▶ **REQUEST**
Which lines in the records below hold the word "folders"? Copy each of them.

▶ **EXTRACTED ENTRIES**
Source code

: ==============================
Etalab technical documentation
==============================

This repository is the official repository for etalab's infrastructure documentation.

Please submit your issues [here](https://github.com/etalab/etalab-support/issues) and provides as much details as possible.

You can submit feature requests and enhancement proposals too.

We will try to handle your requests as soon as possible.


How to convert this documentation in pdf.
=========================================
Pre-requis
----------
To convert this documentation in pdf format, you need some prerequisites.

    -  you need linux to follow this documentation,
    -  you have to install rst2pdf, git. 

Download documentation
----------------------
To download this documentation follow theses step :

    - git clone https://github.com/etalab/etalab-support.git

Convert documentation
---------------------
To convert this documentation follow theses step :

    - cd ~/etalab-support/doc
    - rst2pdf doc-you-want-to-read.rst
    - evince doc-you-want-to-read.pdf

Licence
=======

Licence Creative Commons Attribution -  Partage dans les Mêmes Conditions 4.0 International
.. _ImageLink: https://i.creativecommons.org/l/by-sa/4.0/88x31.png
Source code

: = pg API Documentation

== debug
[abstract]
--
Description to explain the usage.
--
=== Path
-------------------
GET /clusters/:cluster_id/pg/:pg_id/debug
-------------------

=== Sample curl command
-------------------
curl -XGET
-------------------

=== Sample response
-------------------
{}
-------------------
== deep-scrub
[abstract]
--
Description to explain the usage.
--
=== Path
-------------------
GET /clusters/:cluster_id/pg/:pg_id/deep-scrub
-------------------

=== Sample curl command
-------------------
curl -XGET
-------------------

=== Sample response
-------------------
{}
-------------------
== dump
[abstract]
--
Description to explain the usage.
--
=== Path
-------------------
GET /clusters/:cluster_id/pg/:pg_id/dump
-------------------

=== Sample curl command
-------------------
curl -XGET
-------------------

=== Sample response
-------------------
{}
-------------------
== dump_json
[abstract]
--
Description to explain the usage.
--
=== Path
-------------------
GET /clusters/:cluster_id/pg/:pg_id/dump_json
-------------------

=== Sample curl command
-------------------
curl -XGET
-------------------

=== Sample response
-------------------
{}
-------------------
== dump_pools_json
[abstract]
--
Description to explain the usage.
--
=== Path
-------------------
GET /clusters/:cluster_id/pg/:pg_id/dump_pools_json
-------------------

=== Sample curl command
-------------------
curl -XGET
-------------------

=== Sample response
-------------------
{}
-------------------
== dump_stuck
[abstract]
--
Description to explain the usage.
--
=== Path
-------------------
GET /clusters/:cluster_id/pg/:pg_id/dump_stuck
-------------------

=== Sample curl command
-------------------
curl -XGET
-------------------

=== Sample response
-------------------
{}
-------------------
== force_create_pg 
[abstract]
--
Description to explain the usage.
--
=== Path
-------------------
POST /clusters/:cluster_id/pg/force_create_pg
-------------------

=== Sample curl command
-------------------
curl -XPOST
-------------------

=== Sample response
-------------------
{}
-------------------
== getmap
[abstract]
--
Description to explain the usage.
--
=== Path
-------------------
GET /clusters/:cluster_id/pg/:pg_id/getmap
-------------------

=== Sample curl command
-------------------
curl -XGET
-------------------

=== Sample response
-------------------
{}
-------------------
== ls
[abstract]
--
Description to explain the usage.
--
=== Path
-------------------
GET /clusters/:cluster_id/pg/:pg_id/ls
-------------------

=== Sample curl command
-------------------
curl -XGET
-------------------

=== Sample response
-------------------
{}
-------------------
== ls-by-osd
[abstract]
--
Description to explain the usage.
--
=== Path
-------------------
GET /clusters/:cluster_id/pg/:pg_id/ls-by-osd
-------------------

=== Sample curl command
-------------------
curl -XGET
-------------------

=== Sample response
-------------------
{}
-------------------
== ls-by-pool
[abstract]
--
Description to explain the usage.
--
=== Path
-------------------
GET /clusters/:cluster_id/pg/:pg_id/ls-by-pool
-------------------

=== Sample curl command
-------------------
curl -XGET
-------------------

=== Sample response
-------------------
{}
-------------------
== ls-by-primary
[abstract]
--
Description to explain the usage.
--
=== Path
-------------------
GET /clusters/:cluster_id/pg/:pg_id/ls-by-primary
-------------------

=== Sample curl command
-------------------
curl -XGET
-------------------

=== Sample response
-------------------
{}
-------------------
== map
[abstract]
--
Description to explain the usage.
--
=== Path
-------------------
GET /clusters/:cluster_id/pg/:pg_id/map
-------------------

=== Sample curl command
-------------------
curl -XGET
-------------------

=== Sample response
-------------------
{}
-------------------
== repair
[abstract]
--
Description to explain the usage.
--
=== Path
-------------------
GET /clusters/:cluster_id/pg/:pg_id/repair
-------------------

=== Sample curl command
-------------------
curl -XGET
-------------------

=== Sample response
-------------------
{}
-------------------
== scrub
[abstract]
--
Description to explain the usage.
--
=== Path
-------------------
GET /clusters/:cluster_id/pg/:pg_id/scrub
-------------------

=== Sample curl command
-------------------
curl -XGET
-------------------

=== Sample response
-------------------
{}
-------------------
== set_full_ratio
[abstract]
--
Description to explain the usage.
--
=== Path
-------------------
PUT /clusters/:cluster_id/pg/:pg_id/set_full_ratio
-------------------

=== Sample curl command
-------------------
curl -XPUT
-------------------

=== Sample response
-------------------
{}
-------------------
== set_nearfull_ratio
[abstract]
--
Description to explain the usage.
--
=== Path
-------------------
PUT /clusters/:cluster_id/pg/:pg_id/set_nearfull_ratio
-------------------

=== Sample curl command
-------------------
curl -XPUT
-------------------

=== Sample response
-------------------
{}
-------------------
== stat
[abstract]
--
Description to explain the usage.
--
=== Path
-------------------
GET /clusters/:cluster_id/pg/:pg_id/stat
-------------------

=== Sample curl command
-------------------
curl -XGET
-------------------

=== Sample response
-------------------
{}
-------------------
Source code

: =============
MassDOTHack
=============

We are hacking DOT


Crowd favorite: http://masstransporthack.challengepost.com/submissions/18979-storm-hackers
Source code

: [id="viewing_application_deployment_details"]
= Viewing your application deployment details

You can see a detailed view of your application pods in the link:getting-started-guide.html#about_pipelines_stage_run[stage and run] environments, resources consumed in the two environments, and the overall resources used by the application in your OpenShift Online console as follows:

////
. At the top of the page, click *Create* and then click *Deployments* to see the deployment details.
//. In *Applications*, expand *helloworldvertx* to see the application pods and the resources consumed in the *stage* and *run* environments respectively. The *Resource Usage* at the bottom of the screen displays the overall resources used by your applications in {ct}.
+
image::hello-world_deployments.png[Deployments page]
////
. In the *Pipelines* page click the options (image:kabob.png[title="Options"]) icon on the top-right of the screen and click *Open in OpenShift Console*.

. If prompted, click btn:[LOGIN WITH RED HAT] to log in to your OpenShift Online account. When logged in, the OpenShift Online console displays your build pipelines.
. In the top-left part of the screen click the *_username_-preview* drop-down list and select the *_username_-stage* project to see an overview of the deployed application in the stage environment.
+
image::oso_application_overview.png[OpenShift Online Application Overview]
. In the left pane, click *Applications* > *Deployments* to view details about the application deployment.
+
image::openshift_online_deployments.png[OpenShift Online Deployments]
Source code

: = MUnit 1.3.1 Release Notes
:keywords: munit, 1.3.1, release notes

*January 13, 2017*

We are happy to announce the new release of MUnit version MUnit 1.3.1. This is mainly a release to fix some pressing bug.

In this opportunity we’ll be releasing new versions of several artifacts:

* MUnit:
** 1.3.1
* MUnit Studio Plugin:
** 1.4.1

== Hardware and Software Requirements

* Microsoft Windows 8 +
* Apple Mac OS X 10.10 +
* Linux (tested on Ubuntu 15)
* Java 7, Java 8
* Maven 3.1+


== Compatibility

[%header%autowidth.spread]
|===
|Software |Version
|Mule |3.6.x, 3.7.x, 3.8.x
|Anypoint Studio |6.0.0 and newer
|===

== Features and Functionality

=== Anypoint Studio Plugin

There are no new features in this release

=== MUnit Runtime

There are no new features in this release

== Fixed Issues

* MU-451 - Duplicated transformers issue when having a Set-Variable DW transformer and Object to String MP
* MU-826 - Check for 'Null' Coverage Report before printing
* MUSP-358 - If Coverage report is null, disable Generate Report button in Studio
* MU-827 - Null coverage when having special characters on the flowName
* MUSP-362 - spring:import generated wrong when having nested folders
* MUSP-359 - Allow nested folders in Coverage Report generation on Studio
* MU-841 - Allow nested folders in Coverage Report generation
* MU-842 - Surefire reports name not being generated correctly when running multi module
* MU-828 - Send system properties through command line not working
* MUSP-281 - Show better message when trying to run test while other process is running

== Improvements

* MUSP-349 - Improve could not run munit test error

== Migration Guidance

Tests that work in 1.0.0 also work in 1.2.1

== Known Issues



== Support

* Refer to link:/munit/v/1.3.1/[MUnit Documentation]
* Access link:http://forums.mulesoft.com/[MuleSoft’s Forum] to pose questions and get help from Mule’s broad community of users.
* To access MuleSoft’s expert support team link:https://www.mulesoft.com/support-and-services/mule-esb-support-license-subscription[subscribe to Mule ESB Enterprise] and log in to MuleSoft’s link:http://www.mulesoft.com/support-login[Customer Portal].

▶ **RESPONSE TO THIS TASK**
* MUSP-362 - spring:import generated wrong when having nested folders
* MUSP-359 - Allow nested folders in Coverage Report generation on Studio
* MU-841 - Allow nested folders in Coverage Report generation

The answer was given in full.